Computer vision will soon play an integral role in bee research. Now common in other fields, classification and object detection models will be used in the lab and deployed on devices in the field to capture data in realtime and over large spatial scales39. Further development of this technology and data sets for training models will be critical to our ability to efficiently assess trends in bumble bees and other bee taxa. For example, large scale and ambitious bee monitoring programs, such as proposed by Woodard et al.40 could benefit from machine-aided observation and identification technology. Beyond bees, this technology is easily scalable and can be generalized to other taxa. With mounting evidence of a global decline in insect biodiversity41,42, we need these AI-based tools to efficiently monitor insect populations. Object detection can be coupled with still or video cameras for automated sampling of insects visiting flowers43, captured in traps44, or visiting non-lethal camera traps as commonly used in studies of larger wildlife45. For example, cameras could be mounted to blue vane or pan traps that have been modified to allow insect visitors to pass through unharmed after triggering an AI-based imaging system. By aiding with hard-to-identify taxa, such as insects, in combination with high throughput systems, applied computer vision can provide a more nuanced picture of global insect biodiversity trends compared to trends in relatively simple measures of biomass e.g.,46.

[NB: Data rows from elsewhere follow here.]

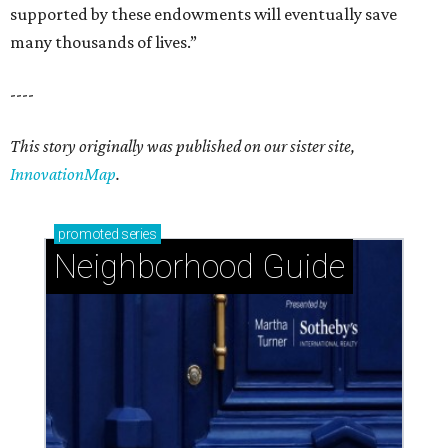
supported by these endowments will eventually save
many thousands of lives.”
----
This story originally was published on our sister site,
InnovationMap
.
promoted
series
Neighborhood Guide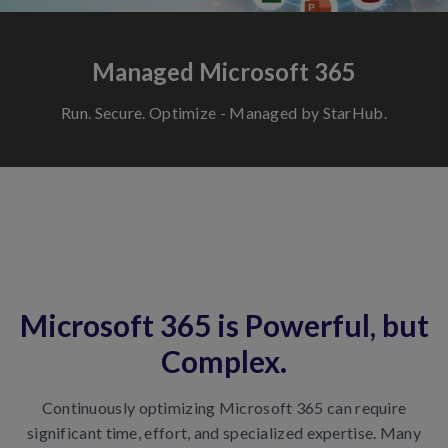
Managed Microsoft 365
Run. Secure. Optimize - Managed by StarHub.
Microsoft 365 is Powerful, but
Complex.
Continuously optimizing Microsoft 365 can require
significant time, effort, and specialized expertise. Many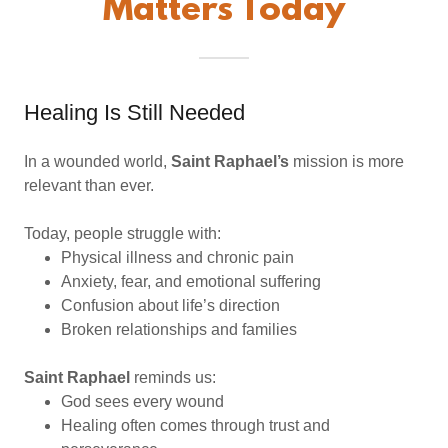
Matters Today
Healing Is Still Needed
In a wounded world,
Saint Raphael’s
mission is more
relevant than ever.
Today, people struggle with:
Physical illness and chronic pain
Anxiety, fear, and emotional suffering
Confusion about life’s direction
Broken relationships and families
Saint Raphael
reminds us:
God sees every wound
Healing often comes through trust and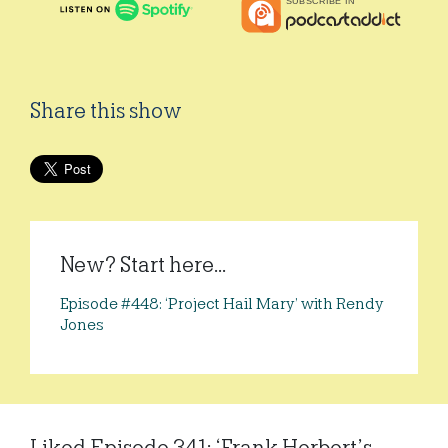
Share this show
New? Start here...
Episode #448: ‘Project Hail Mary’ with Rendy
Jones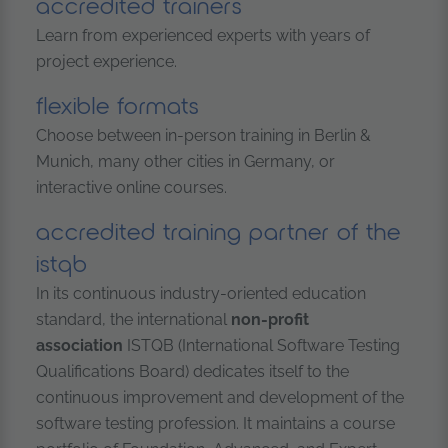
accredited trainers
Learn from experienced experts with years of
project experience.
flexible formats
Choose between in-person training in Berlin &
Munich, many other cities in Germany, or
interactive online courses.
accredited training partner of the
istqb
In its continuous industry-oriented education
standard, the international
non-profit
association
ISTQB (International Software Testing
Qualifications Board) dedicates itself to the
continuous improvement and development of the
software testing profession. It maintains a course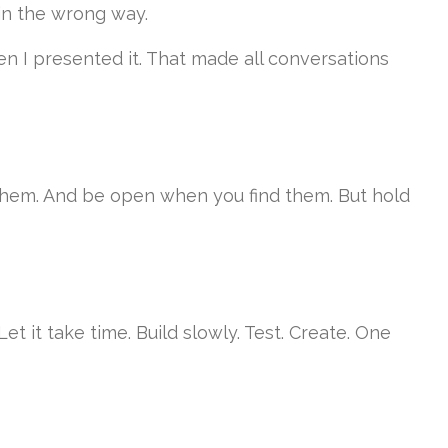
 in the wrong way.
n I presented it. That made all conversations
 them. And be open when you find them. But hold
 it take time. Build slowly. Test. Create. One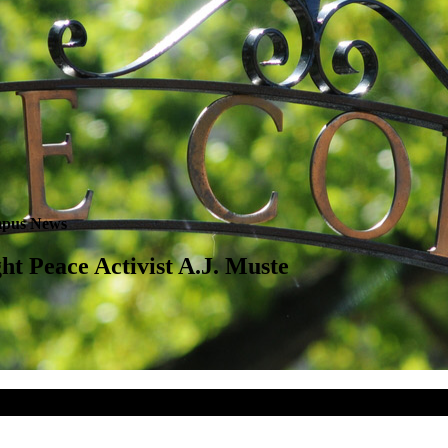
pus News
ht Peace Activist A.J. Muste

Presently, our model can reliably identify many of the common species of North American bumble bees. Thus, computer vision can already help reduce the workload on overburdened experts, freeing them to focus on more challenging identifications and the science of taxonomy. Continued refinement and taxonomic expansion of machine algorithms, such as ours, will only increase their utility and expand their use to other taxa. But given the fluid nature of taxonomic classification, this tool will remain a work-in-progress, requiring input from a community of taxonomic experts to, among other things, define species. The recent separation of Bombus bifarius into two species, B. vancouverensis and B. bifarius47, is but one example of the vital work of taxonomic and genomic experts that will be incorporated into updated versions of our classification model.